Du fait que l'élément déclenchant est bien le virus du Covid et
que celui-ci est suffisamment bien étudié pour que l'on puisse
certifier qu'il n'est plus dans l'organisme, les patients ont
beaucoup moins de risques que d'autres de se retrouver en errance
médicale et de finir dans les mains de charlatans qui auront des
théories toutes prêtes à leur fournir avant même de les avoir
examinés.

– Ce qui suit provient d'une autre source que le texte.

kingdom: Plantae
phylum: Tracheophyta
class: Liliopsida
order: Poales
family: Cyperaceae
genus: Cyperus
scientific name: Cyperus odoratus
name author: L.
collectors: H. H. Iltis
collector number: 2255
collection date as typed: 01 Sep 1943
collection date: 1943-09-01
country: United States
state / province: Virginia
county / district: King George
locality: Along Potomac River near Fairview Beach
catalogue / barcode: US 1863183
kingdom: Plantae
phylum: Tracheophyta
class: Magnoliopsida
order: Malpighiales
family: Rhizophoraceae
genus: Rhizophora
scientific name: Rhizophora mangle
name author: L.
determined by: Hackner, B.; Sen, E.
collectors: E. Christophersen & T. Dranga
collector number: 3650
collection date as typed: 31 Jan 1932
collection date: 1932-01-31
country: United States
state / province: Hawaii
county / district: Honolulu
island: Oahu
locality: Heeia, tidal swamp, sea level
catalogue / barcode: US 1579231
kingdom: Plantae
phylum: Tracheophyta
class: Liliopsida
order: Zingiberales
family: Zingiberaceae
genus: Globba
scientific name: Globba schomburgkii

Car bien souvent, les personnes souffrant du syndrome de
fatigue chronique se retrouvent avec un pseudo-diagnostic tel que
«forme prolongée de maladie de Lyme» (*) (ou d'autres
maladies), et embarqués dans un combat politique sur la manière de
traiter la dite maladie, même lorsqu'il n'y a pas le moindre début
d'indice qu'ils pourraient effectivement souffrir de cette
maladie.
(*) pour la petite histoire, le principal militant de la «maladie de Lyme prolongée» en France est le Dr Christian Perronne, qui a été pour cette raison violemment vilipendé et traité d'incompétent et de complotiste par Didier Raoult en 2016... En 2020, renversement total, car Christian Perronne a embrassé les thèses pseudo-scientifiques et mensongères de Raoult sur le Covid et ses traitements dont l'inutilité est scientifiquement prouvée! Bref, ces deux individus sont à l'origine de beaucoup de malheurs.